– Ó filho, quantos anos tem a mãe?
– 89, Mami. 89!
– E eu pensava que já tinha 90!… 90 anos é muito
ano, não é?…
No pequeno guarda-roupa do quarto de lar, há
roupa pendurada, mas outra, muita, na parte de baixo, a monte, resultado da
busca matinal do casaco a condizer com a saia.

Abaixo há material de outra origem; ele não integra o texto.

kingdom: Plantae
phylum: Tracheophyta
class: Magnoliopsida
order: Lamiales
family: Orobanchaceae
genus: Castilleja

– Fui eu que fiz, filhote. Com trapinhos. Ia
juntando… As velhas aqui do lar não acreditam. «Feito de trapinhos!…» – troçam
elas. Mas é verdade! A mãe tinha muito jeito para estas coisas. E de trapinhos
fiz este casaco. Fica bem, não fica?… Ó filho, que idade tem a mãe?
– 89, Mami. Vais fazer 90 em Outubro.
– 90! É muita idade, não é? Graças a Deus, que
ainda me mexo bem! Elas estão sempre a dizer: «Lá está a velha a fazer
ginástica!». E eu faço, queres ver? Ainda vou lá abaixo com os braços!
…
Pára de repente, olha-me com uma lágrima
inesperada a bailar-lhe no azul lindo dos olhos:
– Esta semana, filho, aconteceu-me uma desgraça.
Aquele malandro chamou-me. E fez-me mal. Malvado!…
Bate com ambas as mãos, fechadas, na cabeça.
Abana-a:
– Com esta idade, filho! Que vergonha!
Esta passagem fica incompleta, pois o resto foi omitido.